Tech companies want to build smartphones that can stretch, twist and fold, so scientists have been working on developing components that are equally flexible. On Wednesday, scientists from Northwestern University and University of Illinois announced they have created a lithium-ion battery that can stretch up to 300 percent of its original size and still function.
After years in development, Yonggang Huang of Northwestern University and John A. Rogers of University of Illinois demonstrated how their battery invention can consistently power a commercial LED, even when twisted, folded and contorted around a human elbow.
"We start with a lot of battery components side by side in a very small space, and we connect them with tightly packed, long wavy lines," Huang said in a statement. "These wires provide the flexibility. When we stretch the battery, the wavy interconnecting lines unfurl, much like yarn unspooling. And we can stretch the device a great deal and still have a working battery."

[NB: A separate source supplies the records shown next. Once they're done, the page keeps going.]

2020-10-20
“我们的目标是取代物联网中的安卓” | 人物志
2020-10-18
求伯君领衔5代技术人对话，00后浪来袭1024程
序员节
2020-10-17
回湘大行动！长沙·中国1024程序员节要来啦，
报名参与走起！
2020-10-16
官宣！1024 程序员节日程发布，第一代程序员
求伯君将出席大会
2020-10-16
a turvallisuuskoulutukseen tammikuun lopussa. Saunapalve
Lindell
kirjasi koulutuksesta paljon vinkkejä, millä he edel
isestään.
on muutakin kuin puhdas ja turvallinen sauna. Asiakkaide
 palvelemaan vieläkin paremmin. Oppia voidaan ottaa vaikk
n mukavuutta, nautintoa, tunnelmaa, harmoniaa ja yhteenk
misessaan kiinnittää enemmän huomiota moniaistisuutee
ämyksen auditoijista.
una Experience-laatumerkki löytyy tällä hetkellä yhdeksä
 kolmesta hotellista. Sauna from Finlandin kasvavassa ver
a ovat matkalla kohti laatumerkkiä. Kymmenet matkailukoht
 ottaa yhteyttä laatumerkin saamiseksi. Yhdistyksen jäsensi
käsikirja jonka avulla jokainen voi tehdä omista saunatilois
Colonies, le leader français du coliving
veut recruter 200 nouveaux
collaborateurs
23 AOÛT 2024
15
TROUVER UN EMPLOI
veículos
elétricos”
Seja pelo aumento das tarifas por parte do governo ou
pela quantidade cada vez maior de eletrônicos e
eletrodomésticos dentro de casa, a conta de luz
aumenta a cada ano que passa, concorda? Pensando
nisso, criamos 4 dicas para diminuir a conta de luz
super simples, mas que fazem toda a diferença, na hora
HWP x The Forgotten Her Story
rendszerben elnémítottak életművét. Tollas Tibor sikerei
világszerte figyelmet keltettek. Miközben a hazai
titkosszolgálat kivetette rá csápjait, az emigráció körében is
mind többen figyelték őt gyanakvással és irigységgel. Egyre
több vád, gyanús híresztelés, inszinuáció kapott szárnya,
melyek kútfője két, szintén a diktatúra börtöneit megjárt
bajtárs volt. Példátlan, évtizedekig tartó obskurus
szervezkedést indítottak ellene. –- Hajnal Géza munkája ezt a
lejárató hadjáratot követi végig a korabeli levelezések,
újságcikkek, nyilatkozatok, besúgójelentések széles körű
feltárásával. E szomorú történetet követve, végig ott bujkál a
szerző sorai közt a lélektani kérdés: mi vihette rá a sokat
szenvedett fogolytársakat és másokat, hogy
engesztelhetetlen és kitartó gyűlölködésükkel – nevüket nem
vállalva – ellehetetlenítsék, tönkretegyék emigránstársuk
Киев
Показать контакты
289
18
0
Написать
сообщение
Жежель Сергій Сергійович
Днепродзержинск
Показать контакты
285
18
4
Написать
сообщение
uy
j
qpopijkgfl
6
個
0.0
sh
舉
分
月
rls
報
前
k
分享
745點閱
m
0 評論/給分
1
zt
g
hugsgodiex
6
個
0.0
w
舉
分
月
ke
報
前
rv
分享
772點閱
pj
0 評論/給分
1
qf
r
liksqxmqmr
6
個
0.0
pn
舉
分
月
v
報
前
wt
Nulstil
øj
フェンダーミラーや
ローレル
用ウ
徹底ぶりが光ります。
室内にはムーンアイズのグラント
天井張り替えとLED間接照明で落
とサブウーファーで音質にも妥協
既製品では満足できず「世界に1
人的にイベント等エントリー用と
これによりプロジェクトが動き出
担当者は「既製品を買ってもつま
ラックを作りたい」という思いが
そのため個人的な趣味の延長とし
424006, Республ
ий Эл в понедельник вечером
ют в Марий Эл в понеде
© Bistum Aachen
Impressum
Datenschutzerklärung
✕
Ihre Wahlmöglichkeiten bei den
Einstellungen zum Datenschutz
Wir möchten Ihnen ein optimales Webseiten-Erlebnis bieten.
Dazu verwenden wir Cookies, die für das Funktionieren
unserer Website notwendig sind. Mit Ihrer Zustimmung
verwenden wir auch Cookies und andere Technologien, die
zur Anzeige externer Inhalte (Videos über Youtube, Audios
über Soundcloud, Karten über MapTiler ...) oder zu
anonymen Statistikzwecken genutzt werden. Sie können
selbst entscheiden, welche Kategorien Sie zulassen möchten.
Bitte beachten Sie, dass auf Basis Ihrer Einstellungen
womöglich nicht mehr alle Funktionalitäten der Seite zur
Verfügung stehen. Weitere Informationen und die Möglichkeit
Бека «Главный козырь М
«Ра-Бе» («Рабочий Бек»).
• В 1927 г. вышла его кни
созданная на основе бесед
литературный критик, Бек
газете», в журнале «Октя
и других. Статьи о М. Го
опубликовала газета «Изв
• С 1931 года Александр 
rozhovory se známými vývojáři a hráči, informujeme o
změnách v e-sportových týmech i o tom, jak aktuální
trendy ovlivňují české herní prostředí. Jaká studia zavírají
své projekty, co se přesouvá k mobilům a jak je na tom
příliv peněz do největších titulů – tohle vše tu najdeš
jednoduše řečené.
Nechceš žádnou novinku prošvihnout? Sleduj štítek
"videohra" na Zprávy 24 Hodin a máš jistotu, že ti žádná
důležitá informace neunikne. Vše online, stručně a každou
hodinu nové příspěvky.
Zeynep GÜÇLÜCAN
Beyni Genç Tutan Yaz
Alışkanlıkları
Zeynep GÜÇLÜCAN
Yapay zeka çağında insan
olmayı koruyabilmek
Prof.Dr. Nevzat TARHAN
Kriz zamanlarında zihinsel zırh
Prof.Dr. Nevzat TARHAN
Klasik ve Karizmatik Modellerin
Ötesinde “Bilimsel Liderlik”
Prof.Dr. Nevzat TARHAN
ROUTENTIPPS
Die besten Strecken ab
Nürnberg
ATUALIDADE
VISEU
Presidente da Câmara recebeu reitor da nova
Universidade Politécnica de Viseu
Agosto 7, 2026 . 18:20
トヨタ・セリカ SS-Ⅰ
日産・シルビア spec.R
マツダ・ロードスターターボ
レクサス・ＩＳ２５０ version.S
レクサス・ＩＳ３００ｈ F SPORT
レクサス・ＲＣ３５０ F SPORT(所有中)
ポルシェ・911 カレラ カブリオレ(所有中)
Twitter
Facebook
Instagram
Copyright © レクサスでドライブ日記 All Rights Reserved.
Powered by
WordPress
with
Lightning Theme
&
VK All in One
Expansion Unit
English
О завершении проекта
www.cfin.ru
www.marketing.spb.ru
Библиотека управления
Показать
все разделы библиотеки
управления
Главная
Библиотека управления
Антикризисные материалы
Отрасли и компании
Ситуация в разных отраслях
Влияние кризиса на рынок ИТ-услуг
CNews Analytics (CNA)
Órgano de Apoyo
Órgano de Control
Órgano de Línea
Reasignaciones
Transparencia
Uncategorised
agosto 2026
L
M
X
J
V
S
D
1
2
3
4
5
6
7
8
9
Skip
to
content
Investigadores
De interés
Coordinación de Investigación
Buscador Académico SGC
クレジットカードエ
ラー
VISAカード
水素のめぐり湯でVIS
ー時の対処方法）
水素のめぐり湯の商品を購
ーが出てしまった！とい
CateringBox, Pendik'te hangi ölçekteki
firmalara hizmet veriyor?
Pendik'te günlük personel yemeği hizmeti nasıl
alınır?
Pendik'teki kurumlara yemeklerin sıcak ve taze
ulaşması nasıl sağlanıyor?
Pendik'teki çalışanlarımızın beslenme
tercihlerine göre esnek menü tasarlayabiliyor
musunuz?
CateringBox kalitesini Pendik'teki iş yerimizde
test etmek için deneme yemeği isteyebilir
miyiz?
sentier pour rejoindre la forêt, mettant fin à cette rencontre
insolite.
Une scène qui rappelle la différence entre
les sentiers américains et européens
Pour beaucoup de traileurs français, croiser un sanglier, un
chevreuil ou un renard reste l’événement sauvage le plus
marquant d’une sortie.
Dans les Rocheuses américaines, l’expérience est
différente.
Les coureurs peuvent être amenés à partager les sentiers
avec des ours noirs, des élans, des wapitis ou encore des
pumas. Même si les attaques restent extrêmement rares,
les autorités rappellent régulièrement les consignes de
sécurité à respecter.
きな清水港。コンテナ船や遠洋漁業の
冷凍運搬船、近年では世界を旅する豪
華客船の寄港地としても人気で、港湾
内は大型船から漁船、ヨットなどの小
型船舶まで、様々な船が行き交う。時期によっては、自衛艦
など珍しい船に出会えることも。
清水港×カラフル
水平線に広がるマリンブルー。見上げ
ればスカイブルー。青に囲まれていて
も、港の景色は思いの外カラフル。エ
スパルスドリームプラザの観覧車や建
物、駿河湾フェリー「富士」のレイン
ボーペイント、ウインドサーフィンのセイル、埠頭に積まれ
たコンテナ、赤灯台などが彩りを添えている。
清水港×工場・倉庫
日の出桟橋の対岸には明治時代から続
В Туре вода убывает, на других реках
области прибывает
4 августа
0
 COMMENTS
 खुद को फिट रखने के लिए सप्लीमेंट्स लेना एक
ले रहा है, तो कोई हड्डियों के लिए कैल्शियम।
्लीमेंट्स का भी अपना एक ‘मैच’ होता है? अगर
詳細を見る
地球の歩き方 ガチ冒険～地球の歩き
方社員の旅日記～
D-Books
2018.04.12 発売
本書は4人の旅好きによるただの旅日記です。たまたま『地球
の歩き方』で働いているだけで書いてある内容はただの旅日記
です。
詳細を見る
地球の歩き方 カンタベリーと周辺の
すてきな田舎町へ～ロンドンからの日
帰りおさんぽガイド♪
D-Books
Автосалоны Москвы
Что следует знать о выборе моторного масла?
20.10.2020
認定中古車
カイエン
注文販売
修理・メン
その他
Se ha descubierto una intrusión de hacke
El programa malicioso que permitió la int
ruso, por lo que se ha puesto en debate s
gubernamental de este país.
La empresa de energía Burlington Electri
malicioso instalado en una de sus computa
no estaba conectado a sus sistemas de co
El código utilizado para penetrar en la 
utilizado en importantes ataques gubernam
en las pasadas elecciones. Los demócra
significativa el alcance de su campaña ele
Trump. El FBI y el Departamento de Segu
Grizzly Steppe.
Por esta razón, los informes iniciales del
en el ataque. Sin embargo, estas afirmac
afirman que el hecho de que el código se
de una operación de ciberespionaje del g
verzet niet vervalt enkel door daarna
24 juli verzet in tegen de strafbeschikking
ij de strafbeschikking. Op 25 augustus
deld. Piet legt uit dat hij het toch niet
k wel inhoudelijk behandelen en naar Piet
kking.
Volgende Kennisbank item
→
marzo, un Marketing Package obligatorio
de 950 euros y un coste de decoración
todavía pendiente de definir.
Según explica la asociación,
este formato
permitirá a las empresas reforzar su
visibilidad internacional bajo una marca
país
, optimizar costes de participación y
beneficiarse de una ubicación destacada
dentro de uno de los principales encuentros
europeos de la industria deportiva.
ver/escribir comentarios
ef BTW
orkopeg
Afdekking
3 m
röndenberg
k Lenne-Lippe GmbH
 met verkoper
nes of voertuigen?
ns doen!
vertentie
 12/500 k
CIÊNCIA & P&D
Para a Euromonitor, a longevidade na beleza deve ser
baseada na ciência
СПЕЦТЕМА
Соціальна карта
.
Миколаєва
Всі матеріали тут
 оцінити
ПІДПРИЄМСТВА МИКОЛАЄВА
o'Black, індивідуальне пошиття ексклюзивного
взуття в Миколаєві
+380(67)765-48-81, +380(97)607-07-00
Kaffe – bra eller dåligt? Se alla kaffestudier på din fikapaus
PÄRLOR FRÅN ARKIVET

If this invention wasn't appealing enough for smartphone makers already, the stretchable battery can be charged wirelessly, which means the device can be implanted in any kind of innovative consumer electronic or even inside the human body.
The two Midwest-based scientists have been working together for the past six years, trying to build various types of flexible and stretchable electronics parts. When the pair focused on a stretchable electronic circuit, they first developed a space filling technique called "pop-up" technology, which basically involves making a batch of tiny circuit elements connected by "pop-up bridges" made of a metal wire. When the circuitry would be stretched in any way, the wires -- not the static circuits -- would "pop up," hence the name.
While this technique worked on a circuit, the scientists had no such luck applying it to a stretchable battery -- simply, there just isn't enough space between components in a battery to allow for "pop-up" technology to really work. But that's when Huang had the idea to change the shape of the metal wire to make it fill the small space between battery components; in the end, the line connecting the components looks like a large "S," with many smaller "Ss" within that shape.
The finished mechanism works like a "spring within a spring": When the battery is stretched in any way, the large "S" metal wire stretches out -- so do those little "Ss" -- until the wires connecting the electrodes is fully taut.
"We call this ordered unravelling," Huang told the journal Nature Communications. "And this is how we can produce a battery that stretches up to 300 percent of its original size."
The stretching process is reversible, so manufacturers won't need to worry about bending the battery out of shape. The scientists say their battery can work for eight to nine hours before it needs to be recharged.